Retrovirus-mediated transduction of an engineered intron-containing purine nucleoside phosphorylase gene.

We constructed and tested several retroviral vectors containing abbreviated purine nucleoside phosphorylase (PNP) genes in the reverse orientation, a strategy compatible with transduction of intron-containing genes. We observed two types of deletions in these vectors after one round of replication: (i) Deletions flanked by direct repeats with one copy of the repeat retained in the provirus, presumably resulting from reverse transcriptase slippage during (-) strand DNA synthesis. (ii) Deletions due to fortuitous splice sites in the PNP complementary strand. Two splice donor sites and three splice acceptor sites were identified in a 3.0-kb PNP minigene. We found that the splice donor sites (but not the splice acceptor sites) could be predicted by sequence analysis of the PNP complementary strand. To increase the frequency of intact PNP gene transduction, we introduced sequence modifications: The putative PNP polyadenylation signal and a truncated 117-bp 3' flank were recovered from a rearranged provirus and inserted in place of a 1.2-kb genomic 3' flank. Sequences associated with deletions were eliminated from the PNP 5' untranslated region, and two fortuitous splice donor signals in the complementary strand were inactivated. A retroviral vector LN-PMG11, containing the engineered 2.9-kb PNP minigene in the reverse orientation, was transduced intact in 23% (5/22) of clones after one round of replication and in 87% (20/23) of clones after a second round of replication from two primary virus producer clones. Directed mutagenesis of sequences preventing intact retroviral transduction thus provided a 2.9-kb PNP gene that was transduced intact and expressed at a high level.

Data supplied:
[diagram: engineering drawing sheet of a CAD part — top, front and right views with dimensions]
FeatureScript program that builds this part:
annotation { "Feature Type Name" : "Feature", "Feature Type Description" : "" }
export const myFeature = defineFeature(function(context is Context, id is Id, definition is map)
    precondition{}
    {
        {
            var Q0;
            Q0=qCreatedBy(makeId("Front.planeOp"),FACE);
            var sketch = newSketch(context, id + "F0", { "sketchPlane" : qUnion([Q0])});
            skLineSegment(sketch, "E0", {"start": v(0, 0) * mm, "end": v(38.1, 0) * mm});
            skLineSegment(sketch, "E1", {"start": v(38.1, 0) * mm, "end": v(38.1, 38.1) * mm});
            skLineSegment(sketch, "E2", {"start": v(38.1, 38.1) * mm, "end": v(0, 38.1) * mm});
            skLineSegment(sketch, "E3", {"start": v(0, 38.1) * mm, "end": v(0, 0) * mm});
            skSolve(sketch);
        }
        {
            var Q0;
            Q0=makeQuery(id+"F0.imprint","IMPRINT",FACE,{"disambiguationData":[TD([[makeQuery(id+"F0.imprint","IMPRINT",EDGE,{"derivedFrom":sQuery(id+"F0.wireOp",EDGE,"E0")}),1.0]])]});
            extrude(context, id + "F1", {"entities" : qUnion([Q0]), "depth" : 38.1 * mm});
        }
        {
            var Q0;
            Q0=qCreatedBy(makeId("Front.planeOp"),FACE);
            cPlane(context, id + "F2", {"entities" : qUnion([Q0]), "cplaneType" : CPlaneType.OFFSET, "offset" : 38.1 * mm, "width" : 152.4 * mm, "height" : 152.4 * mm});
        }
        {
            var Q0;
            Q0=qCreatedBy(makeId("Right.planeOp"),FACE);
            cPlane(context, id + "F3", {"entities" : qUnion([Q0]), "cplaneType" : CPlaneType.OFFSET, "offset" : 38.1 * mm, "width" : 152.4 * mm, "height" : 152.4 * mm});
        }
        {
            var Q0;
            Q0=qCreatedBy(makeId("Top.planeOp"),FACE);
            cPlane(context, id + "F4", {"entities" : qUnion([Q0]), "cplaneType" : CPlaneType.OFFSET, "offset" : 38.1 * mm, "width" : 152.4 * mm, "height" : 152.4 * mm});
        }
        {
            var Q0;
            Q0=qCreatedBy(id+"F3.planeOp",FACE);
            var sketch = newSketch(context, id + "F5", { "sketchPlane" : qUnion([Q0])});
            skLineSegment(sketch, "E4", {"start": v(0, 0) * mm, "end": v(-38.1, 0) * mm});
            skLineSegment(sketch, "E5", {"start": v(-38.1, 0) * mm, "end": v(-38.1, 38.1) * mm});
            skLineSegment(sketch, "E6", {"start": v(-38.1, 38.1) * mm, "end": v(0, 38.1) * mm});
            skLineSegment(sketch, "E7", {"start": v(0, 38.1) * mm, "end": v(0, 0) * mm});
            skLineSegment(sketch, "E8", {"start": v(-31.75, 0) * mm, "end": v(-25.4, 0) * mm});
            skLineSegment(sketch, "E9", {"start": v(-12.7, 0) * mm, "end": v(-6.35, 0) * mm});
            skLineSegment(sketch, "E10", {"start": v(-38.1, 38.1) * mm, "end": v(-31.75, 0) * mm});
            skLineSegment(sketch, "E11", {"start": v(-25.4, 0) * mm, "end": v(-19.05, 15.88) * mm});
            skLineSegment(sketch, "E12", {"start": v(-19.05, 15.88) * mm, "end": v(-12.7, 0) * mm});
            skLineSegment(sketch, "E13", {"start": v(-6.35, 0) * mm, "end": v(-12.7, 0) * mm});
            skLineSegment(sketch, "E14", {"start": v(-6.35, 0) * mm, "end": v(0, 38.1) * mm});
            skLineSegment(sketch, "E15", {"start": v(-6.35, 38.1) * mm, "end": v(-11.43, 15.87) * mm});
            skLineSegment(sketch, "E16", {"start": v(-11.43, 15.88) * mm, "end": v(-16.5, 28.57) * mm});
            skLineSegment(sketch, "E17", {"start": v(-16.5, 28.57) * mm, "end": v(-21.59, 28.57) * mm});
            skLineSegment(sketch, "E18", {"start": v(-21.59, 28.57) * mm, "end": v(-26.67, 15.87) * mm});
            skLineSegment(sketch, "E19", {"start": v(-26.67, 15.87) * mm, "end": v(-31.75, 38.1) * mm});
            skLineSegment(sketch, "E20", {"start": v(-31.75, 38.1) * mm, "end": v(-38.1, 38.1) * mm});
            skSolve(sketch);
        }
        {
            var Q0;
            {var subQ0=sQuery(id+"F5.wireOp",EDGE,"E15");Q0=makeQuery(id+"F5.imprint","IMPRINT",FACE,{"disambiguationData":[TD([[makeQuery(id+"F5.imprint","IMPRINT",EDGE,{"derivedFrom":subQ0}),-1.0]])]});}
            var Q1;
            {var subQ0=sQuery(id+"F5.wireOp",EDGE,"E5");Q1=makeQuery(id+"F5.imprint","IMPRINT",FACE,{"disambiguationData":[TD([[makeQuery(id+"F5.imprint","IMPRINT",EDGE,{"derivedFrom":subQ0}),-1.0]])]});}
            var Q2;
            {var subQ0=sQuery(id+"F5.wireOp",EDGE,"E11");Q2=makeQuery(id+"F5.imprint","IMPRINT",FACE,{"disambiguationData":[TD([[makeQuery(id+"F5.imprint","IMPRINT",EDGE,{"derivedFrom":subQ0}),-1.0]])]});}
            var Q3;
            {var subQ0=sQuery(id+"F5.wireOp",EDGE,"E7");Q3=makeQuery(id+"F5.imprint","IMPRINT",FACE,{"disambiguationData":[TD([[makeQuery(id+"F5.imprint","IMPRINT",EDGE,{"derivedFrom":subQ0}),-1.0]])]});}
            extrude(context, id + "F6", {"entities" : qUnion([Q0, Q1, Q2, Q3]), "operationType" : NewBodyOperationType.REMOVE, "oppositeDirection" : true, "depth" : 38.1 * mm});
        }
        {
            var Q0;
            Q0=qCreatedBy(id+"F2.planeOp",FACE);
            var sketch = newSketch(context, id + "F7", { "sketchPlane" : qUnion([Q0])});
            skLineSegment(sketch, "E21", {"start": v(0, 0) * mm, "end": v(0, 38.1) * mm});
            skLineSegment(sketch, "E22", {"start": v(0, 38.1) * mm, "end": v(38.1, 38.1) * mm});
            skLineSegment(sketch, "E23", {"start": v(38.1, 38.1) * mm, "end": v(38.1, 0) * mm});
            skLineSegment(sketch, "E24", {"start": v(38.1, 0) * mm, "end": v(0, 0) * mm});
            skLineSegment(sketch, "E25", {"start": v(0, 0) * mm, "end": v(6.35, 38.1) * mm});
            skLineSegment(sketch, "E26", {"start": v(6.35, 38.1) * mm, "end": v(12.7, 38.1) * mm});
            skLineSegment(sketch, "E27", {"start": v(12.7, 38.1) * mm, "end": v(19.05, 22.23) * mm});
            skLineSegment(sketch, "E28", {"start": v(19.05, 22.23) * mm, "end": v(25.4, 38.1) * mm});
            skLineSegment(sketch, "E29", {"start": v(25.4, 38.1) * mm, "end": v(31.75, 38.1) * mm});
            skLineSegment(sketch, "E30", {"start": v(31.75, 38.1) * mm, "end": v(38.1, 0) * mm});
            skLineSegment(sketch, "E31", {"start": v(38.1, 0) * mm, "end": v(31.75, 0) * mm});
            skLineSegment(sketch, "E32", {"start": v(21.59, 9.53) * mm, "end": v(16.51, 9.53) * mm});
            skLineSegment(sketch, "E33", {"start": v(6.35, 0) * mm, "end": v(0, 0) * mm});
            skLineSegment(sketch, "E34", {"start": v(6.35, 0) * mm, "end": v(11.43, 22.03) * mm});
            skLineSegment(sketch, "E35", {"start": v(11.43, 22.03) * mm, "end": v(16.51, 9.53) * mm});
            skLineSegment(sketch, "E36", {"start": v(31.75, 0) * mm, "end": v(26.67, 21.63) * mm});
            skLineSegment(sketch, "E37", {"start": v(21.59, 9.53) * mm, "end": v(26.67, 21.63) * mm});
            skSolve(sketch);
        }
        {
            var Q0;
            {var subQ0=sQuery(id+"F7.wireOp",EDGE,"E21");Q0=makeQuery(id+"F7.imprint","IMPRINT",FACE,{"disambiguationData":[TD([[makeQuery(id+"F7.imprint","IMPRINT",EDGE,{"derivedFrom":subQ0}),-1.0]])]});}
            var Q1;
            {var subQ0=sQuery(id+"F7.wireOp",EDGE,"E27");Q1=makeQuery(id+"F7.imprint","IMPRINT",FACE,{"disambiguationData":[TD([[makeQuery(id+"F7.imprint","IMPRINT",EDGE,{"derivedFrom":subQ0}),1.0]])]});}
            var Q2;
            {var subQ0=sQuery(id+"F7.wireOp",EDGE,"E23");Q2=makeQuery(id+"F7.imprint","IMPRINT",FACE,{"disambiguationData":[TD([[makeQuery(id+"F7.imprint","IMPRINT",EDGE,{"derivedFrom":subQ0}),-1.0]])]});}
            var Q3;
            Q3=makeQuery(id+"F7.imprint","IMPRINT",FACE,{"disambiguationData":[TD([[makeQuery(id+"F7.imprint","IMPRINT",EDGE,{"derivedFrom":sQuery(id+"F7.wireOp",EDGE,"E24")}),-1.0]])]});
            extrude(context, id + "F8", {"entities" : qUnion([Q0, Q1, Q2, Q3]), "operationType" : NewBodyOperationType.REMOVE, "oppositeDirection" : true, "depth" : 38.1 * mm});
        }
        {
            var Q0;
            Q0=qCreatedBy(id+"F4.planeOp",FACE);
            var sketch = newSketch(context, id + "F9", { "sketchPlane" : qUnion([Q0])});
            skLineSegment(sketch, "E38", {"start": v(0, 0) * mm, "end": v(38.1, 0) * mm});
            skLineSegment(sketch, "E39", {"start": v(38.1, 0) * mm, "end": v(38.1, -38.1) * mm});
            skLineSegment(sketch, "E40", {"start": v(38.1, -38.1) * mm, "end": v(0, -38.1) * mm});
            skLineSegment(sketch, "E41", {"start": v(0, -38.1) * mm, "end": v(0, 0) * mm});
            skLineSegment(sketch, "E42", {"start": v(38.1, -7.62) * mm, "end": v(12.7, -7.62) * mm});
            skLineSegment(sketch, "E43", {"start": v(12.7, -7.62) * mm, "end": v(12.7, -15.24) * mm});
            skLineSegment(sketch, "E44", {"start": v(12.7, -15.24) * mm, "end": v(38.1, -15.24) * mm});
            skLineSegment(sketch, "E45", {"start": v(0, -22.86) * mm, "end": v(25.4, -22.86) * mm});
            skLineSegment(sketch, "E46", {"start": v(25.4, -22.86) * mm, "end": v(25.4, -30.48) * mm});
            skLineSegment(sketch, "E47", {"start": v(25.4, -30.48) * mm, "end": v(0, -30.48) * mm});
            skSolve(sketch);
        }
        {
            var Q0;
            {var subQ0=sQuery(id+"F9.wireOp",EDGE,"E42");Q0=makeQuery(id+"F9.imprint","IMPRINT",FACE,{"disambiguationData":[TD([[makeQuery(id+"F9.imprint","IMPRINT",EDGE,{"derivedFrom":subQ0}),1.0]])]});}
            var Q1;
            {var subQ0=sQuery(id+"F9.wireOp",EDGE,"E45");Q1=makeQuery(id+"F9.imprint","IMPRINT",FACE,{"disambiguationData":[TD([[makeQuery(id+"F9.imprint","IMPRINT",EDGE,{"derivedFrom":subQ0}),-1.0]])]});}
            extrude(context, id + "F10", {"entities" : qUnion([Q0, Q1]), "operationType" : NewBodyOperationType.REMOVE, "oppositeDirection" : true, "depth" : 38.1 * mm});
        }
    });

Assigned task:
Please answer these three questions using the PNP gene abstract above:
1. How many splice donor sites and how many splice acceptor sites were identified in the 3.0-kb PNP minigene?
2. What was inserted in place of the 1.2-kb genomic 3' flank?
3. In what share of clones was LN-PMG11 transduced intact after a second round of replication?

Result of the exercise:
1. Two splice donor sites and three splice acceptor sites.
2. The putative PNP polyadenylation signal and a truncated 117-bp 3' flank, both recovered from a rearranged provirus.
3. 87% (20 of 23 clones).